Problems and tasks »
#1 In the text on the switch mechanism, how many speakers are speaking in each of the short intervals a, b, and c?
#2 Quote the text on the switch mechanism verbatim, starting at "The idea of" and ending at "each short interval.".

Extracted text »
________________________

A switch mechanism is an applied technology using the unified model and enables highly accurate estimation even with a relatively small number of microphones [8, 9]. With conventional multi-microphone speech-enhancement methods, it is necessary to use a sufficiently large number of microphones for precise processing compared with the number of sound sources included in the captured sound. This hinders the application of multi-microphone speech enhancement to real-life problems. To solve this problem, we introduce a switch mechanism that can improve estimation accuracy with a small number of microphones.

The idea of this switch mechanism is summarized as follows. Even when the captured sound contains many sound sources, the number of sources appearing simultaneously can be smaller when counting them within each short time interval. Let us explain this using Fig. 4. The horizontal axis is time, and a horizontal bar in each color represents when each of the three speakers speaks. When we divide the horizontal axis into short intervals a, b, and c, as shown in the figure, only two speakers are speaking in each time interval even though there are three speakers in total. With this interval division, we can improve multi-microphone speech enhancement by applying it separately to each short interval with the decreased number of speakers. We call this a switching mechanism because we switch speech enhancement for each short interval.

________________________

Entries shown »
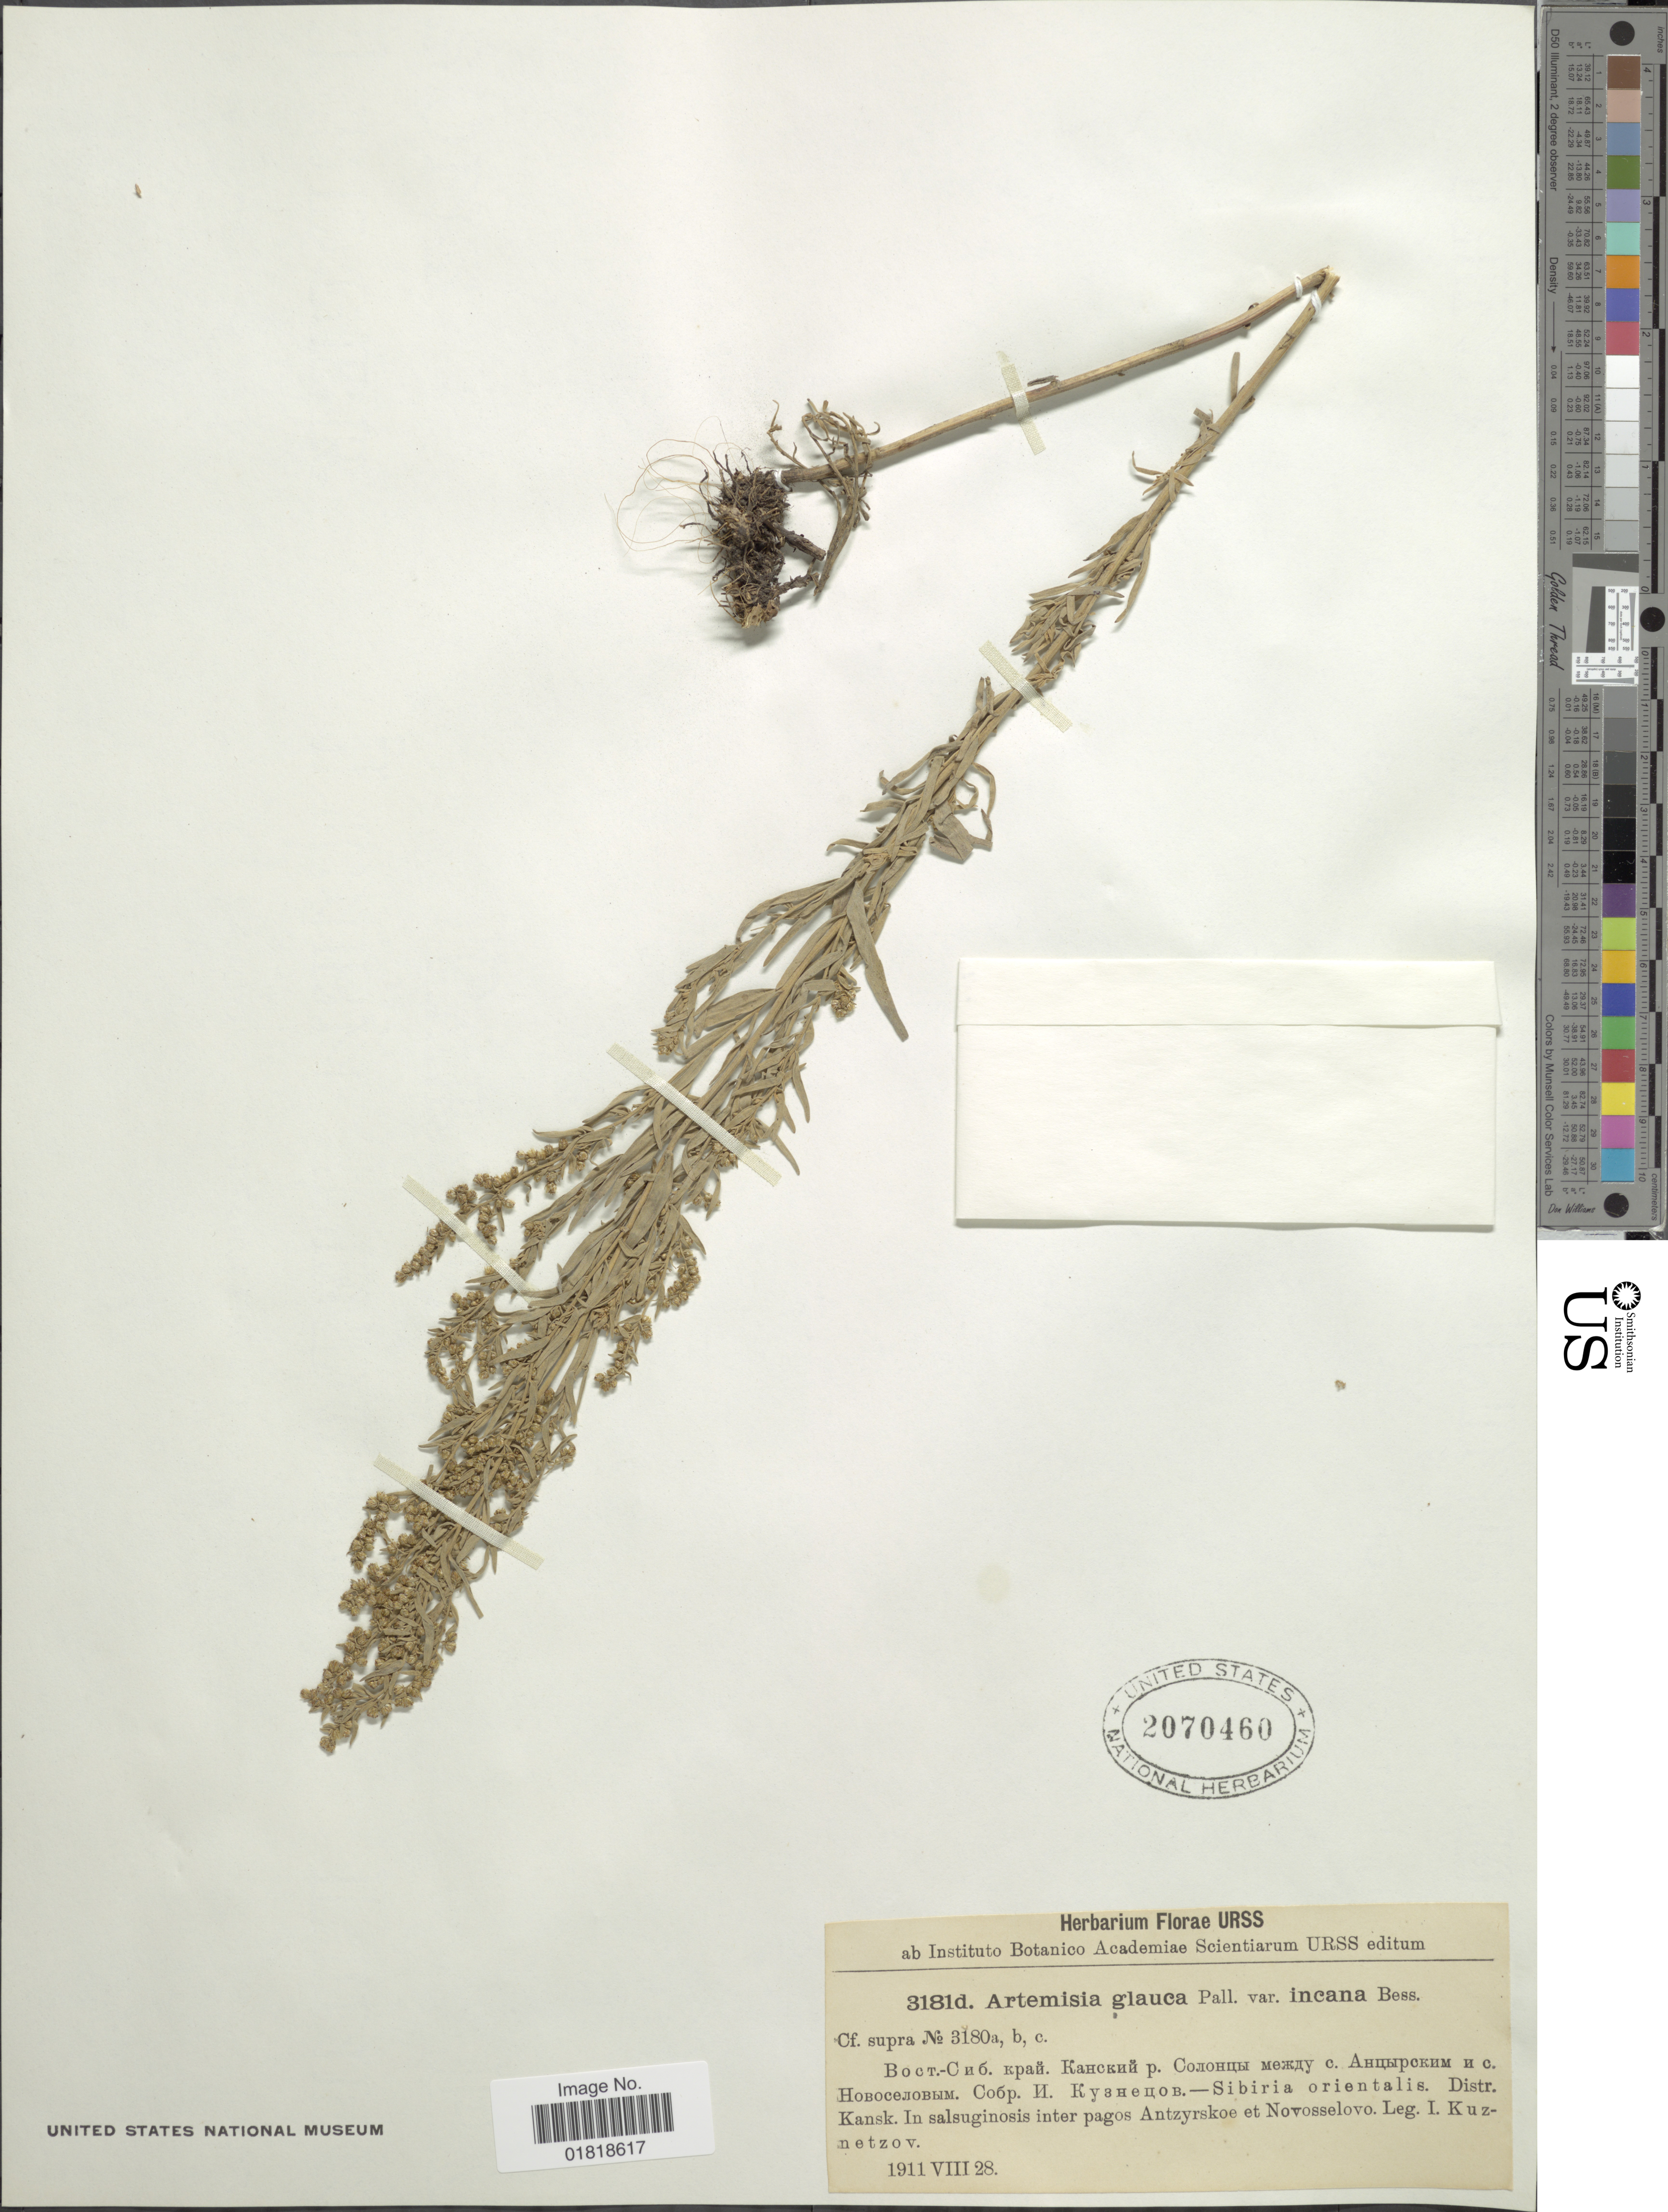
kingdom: Plantae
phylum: Tracheophyta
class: Magnoliopsida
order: Asterales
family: Asteraceae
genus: Artemisia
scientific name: Artemisia glauca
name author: Pall. ex Willd.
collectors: I. Kuznetzov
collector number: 3181d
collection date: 1911-08-28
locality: Sibiria orientalis, Distr. Kansk, in salsuginosis inter pagos Antzyrskoe et Novosselovo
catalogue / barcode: US 2070460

________________________

Worked answers »
#1 Two speakers, although there are three in total.

#2
The idea of this switch mechanism is summarized as follows. Even when the captured sound contains many sound sources, the number of sources appearing simultaneously can be smaller when counting them within each short time interval. Let us explain this using Fig. 4. The horizontal axis is time, and a horizontal bar in each color represents when each of the three speakers speaks. When we divide the horizontal axis into short intervals a, b, and c, as shown in the figure, only two speakers are speaking in each time interval even though there are three speakers in total. With this interval division, we can improve multi-microphone speech enhancement by applying it separately to each short interval with the decreased number of speakers. We call this a switching mechanism because we switch speech enhancement for each short interval.